An Evening With Neil Gaiman


This isn’t a book post, but tonight I had a lovely surprise. Neil Gaiman is the University of Calgary’s Distinguished Visiting Writer for 2014 and when tickets went ‘on sale’ (really they were free, but you had to reserve them because demand far exceeded supply) last October, they were all snapped up in less than 60 seconds.

But this afternoon when I checked Facebook after class, I found a message from Susan, who I spent most of last summer working with. She had come into a spare ticket for Neil Gaiman for tonight, and if I could be back at the university in about an hour, it was all mine. I’m so glad I didn’t have to work!

Neil Gaiman was absolutely fantastic. He was warm and funny, and his stories were just the right amount of creepy and spooky. He read quite a lot, including a number of short stories (Feminine Endings, Click Clack the Rattlebag and – what I think was – My Last Landlady) and a couple of good poems. But my favourite part was when he talked about a recent Q&A he did where a little kid asked him what stories areĀ for?

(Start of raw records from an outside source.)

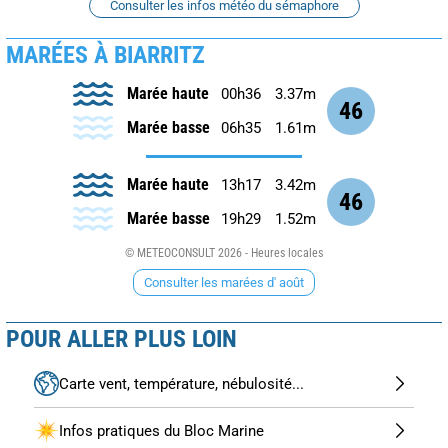
Consulter les infos météo du sémaphore
MARÉES À BIARRITZ
Marée haute
00h36
3.37m
46
Marée basse
06h35
1.61m
Marée haute
13h17
3.42m
46
Marée basse
19h29
1.52m
© METEOCONSULT 2026 - Heures locales
Consulter les marées d' août
POUR ALLER PLUS LOIN
Carte vent, température, nébulosité...
Infos pratiques du Bloc Marine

Of course, he gave the kid an age-appropriate answer about how people are ‘hardwired’ to tell stories, but for the adults in tonight’s audience, he told a moving story about his grandmother, who lived in the Warsaw ghetto (and escaped just before it was burned). It was punishable by death to own books, but somehow, she had a Polish translation of Gone With The Wind (which also happens to be my very favourite book). Every night, she blocked out the windows and read for hours by candlelight – and the next morning, all the girls would rush into the room to find out what was happening next in the world of Scarlett O’Hara and Ashley Wilkes and Rhett Butler.

“Stories are important enough that you’d risk a bullet to the head,” he said.